> [TASK TO COMPLETE] Return the material below line for line, with no changes.
-------- EXERCISE MATERIAL --------
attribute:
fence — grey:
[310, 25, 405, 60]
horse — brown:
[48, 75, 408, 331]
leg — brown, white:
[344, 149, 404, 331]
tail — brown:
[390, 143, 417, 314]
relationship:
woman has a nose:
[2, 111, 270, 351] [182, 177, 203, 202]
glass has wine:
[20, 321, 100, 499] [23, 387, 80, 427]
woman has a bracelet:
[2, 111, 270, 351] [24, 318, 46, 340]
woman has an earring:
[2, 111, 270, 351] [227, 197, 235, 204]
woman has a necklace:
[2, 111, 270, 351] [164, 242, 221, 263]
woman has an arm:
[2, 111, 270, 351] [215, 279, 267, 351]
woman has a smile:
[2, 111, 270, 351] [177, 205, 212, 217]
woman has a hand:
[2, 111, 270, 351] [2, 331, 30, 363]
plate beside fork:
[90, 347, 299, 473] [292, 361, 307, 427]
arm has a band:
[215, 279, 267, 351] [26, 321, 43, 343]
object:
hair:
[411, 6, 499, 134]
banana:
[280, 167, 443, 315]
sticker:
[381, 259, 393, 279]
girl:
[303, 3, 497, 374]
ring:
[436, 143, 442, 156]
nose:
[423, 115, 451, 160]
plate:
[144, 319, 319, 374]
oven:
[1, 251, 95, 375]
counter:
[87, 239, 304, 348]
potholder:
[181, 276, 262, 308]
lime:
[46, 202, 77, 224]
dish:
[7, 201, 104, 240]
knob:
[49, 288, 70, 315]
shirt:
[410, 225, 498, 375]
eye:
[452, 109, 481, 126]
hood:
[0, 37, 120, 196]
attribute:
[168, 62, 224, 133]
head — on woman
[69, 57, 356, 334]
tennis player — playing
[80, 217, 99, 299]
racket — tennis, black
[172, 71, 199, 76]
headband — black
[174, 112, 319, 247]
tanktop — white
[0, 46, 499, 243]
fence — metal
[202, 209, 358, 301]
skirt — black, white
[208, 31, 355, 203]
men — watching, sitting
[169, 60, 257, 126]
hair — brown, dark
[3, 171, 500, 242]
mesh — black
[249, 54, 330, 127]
--------
> [RESULT BELOW]
attribute:
fence — grey:
[310, 25, 405, 60]
horse — brown:
[48, 75, 408, 331]
leg — brown, white:
[344, 149, 404, 331]
tail — brown:
[390, 143, 417, 314]
relationship:
woman has a nose:
[2, 111, 270, 351] [182, 177, 203, 202]
glass has wine:
[20, 321, 100, 499] [23, 387, 80, 427]
woman has a bracelet:
[2, 111, 270, 351] [24, 318, 46, 340]
woman has an earring:
[2, 111, 270, 351] [227, 197, 235, 204]
woman has a necklace:
[2, 111, 270, 351] [164, 242, 221, 263]
woman has an arm:
[2, 111, 270, 351] [215, 279, 267, 351]
woman has a smile:
[2, 111, 270, 351] [177, 205, 212, 217]
woman has a hand:
[2, 111, 270, 351] [2, 331, 30, 363]
plate beside fork:
[90, 347, 299, 473] [292, 361, 307, 427]
arm has a band:
[215, 279, 267, 351] [26, 321, 43, 343]
object:
hair:
[411, 6, 499, 134]
banana:
[280, 167, 443, 315]
sticker:
[381, 259, 393, 279]
girl:
[303, 3, 497, 374]
ring:
[436, 143, 442, 156]
nose:
[423, 115, 451, 160]
plate:
[144, 319, 319, 374]
oven:
[1, 251, 95, 375]
counter:
[87, 239, 304, 348]
potholder:
[181, 276, 262, 308]
lime:
[46, 202, 77, 224]
dish:
[7, 201, 104, 240]
knob:
[49, 288, 70, 315]
shirt:
[410, 225, 498, 375]
eye:
[452, 109, 481, 126]
hood:
[0, 37, 120, 196]
attribute:
[168, 62, 224, 133]
head — on woman
[69, 57, 356, 334]
tennis player — playing
[80, 217, 99, 299]
racket — tennis, black
[172, 71, 199, 76]
headband — black
[174, 112, 319, 247]
tanktop — white
[0, 46, 499, 243]
fence — metal
[202, 209, 358, 301]
skirt — black, white
[208, 31, 355, 203]
men — watching, sitting
[169, 60, 257, 126]
hair — brown, dark
[3, 171, 500, 242]
mesh — black
[249, 54, 330, 127]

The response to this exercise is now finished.